The problem
For the records below, give the number of lines that include the string "Keep". Nothing else belongs in the answer.

Records for processing
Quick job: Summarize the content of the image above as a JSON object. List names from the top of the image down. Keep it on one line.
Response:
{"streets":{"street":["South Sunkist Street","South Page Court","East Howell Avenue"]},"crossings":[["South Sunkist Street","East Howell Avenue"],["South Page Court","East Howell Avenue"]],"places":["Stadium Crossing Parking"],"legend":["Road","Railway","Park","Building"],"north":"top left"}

...

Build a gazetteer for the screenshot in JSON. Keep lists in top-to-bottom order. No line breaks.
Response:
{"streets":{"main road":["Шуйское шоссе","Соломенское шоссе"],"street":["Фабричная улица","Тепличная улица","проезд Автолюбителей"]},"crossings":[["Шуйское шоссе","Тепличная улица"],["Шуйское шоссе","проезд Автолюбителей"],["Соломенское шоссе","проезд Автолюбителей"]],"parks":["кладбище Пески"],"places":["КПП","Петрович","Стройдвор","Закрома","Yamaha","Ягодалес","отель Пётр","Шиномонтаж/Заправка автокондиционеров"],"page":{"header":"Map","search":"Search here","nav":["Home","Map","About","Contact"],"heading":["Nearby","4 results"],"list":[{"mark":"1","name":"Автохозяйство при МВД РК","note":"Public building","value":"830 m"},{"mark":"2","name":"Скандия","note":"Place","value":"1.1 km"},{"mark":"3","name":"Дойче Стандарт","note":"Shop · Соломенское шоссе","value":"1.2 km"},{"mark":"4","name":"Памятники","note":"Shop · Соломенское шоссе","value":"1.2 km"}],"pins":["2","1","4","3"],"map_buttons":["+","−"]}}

Solution to this problem
2